Murtad, keluar dari Islam, akibat ijtihad asal-asalan semacam itu tidak boleh dibiarkan. Kita, selaku umat Islam, harus hati-hati dalam hal Ramadan dan Idulfitri. Pemerintah melalui Kemenag sudah menentukan konsensus melalui ijtihad yang akurat, tetapi mengapa para aktivis khilafah enggan mengikuti dengan dalih ijtihad sendiri yang mengikuti Afghanistan, misalnya, yang letak geografisnya jelas-jelas berbeda dengan Indonesia? Nafsu bughat membuat mereka rela terjerumus kemurtadan. Ironis.
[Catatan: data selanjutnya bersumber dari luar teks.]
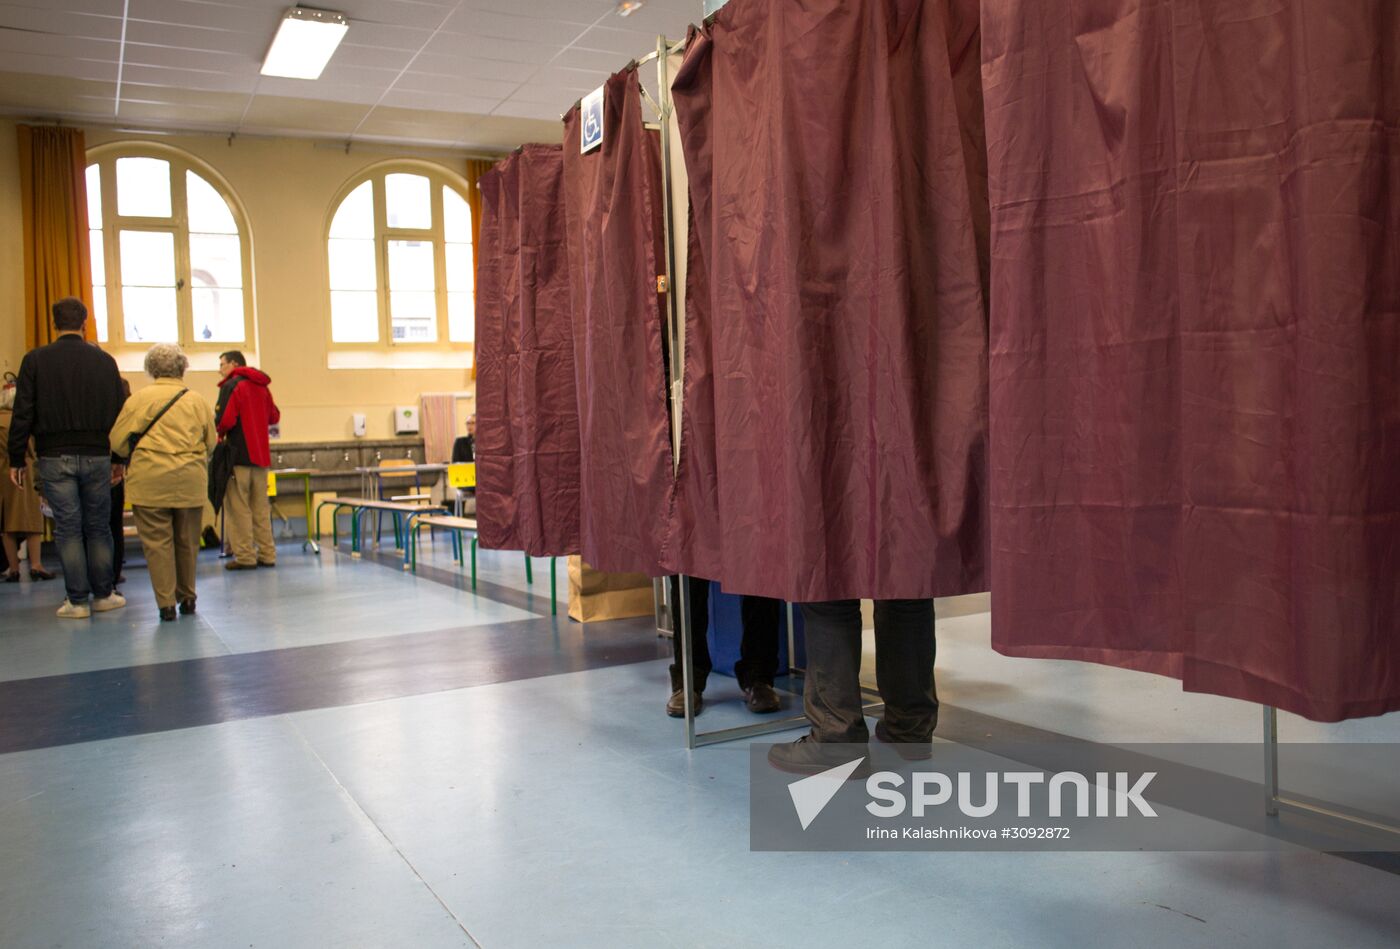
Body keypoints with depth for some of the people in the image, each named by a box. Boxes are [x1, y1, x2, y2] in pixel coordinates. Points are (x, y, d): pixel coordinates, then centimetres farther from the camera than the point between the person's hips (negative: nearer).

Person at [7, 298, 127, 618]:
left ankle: (77, 600, 4)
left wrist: (16, 460, 3)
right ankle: (104, 595, 14)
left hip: (54, 458, -1)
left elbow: (23, 414, -2)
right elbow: (117, 412, 6)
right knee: (98, 526, 9)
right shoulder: (104, 361, 3)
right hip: (96, 456, 1)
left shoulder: (36, 360, -1)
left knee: (67, 528, 2)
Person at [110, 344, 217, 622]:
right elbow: (211, 442, 8)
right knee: (187, 542, 13)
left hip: (150, 482, -2)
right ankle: (187, 598, 23)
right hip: (190, 482, 2)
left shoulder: (139, 399, -3)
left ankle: (166, 603, 0)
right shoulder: (198, 401, 4)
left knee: (157, 542, 2)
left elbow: (117, 442, -2)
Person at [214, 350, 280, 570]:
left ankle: (244, 556, -1)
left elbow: (225, 420, -17)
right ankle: (267, 554, 10)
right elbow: (274, 417, 18)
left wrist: (218, 432, 2)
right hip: (261, 455, 7)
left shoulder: (231, 386, -8)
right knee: (261, 507, 10)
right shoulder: (261, 386, 13)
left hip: (239, 455, -7)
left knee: (238, 507, -2)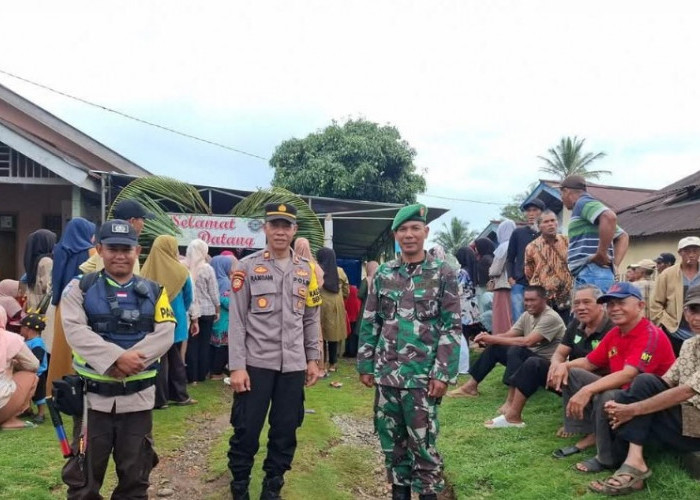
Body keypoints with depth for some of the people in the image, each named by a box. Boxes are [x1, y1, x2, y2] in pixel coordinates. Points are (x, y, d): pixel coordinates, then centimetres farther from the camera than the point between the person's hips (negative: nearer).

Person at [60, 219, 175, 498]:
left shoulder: (154, 292, 6)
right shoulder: (80, 288, 0)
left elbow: (165, 334, -6)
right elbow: (75, 331, -15)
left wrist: (130, 360, -20)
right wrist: (117, 357, -26)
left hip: (138, 396, 2)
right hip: (93, 393, -1)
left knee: (135, 471, 14)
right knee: (85, 472, 10)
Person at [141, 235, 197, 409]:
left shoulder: (147, 269, -4)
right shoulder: (180, 270, -8)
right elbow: (188, 297, 5)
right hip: (173, 321, -2)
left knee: (157, 359, 6)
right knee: (175, 359, 12)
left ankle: (159, 398, 8)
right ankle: (179, 395, 18)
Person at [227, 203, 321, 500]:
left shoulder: (306, 270, 9)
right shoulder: (248, 267, -2)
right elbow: (236, 320, -5)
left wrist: (313, 359, 10)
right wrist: (236, 366, -11)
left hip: (293, 365, 3)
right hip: (256, 363, -3)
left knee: (285, 431, 9)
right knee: (246, 430, 3)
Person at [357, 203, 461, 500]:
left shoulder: (443, 274, -3)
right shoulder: (383, 273, 7)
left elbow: (452, 328, -5)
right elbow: (370, 323, 10)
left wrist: (443, 374, -11)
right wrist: (365, 365, 6)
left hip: (422, 375, -4)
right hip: (386, 374, 4)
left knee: (422, 442, 2)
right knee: (390, 439, 13)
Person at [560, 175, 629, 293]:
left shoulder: (583, 203, -2)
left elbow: (610, 217, -23)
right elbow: (623, 237, 29)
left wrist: (601, 253, -18)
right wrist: (615, 264, 15)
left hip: (591, 274, -10)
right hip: (590, 275, 10)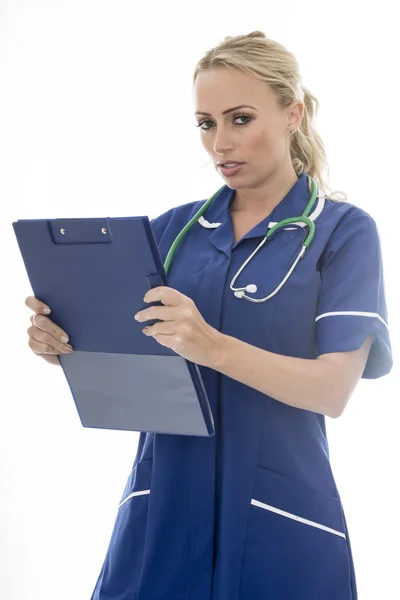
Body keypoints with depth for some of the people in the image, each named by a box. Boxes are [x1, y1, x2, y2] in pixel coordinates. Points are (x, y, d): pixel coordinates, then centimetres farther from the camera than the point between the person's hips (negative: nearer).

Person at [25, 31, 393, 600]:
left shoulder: (343, 230, -3)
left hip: (279, 518, -3)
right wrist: (67, 345, -14)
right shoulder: (174, 228, 7)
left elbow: (334, 388, -14)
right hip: (161, 507, 3)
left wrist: (213, 346, -29)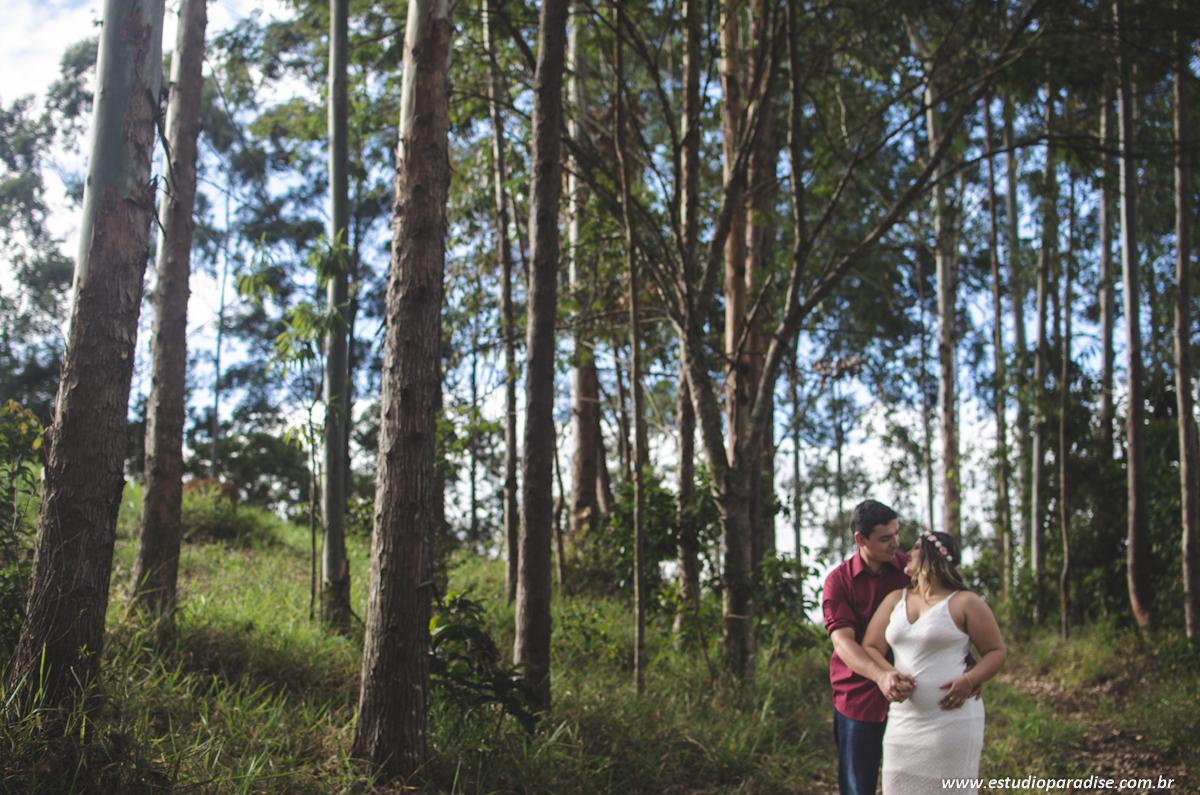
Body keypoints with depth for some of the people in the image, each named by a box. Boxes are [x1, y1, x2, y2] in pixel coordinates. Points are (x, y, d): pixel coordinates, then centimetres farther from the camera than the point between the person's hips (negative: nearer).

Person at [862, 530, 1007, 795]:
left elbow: (997, 651, 2)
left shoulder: (964, 603, 0)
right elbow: (870, 649, 10)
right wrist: (889, 674, -11)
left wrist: (969, 681, -16)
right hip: (904, 721, 5)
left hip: (952, 719, -5)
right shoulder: (895, 600, 14)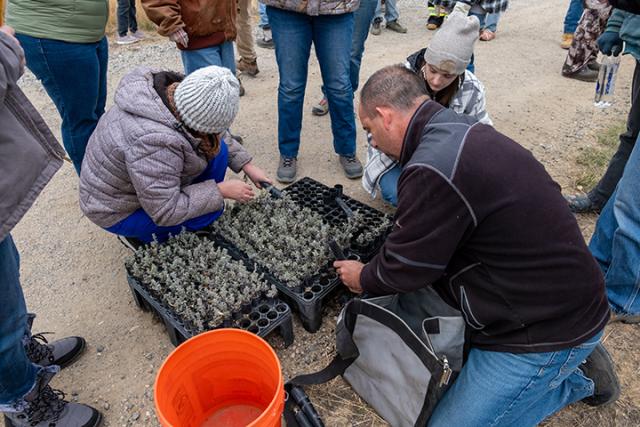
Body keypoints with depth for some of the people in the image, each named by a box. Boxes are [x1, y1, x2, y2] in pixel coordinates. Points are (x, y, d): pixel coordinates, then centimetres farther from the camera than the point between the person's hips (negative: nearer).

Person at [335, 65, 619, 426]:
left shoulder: (434, 169, -29)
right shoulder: (462, 130, 3)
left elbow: (404, 268, -16)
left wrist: (364, 279, 5)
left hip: (546, 326, -9)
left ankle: (574, 378, 10)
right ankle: (572, 357, 18)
Hati-hati dengan Aktivis Khilafah!
Jika alasannya gengsi, maka para aktivis khilafah sama dengan mengorbankan ijmak demi kepentingan politis. Tetapi jika alasan mereka punya ijtihad sendiri yang diyakini lebih akurat dan otoritatif, lalu ternyata salah, yang padahal ijtihad tersebut sama sekali tidak akurat dan dipengaruhi oleh ideologi tertentu, maka tidak ada keraguan atas kemurtadan tadi. Karenanya, hati-hati merupakan keputusan yang niscaya. Nafsu khilafahisme harus disingkirkan.
Kita juga mesti waspada dengan ajakan para aktivis khilafah. Idulfitri tahun ini harus jadi pelajaran bahwa provokasi aktivis khilafah masih berlangsung bahkan di hari raya Islam. Lebih dari itu, mereka yang memulai Ramadan sebelum melihat hilal dan melakukan salat ied sebelum melihat hilal Syawal, dengan niat ingin membelot pemerintah dan seperangkap ijtihad dan konsensusnya, maka mereka jelas ijtihad para aktivis khilafah tersebut terhitung batil dan menyalahi Nabi. Dengan bahasa yang sederhana, para aktivis khilafah telah murtad massal di hari raya Idulfitri.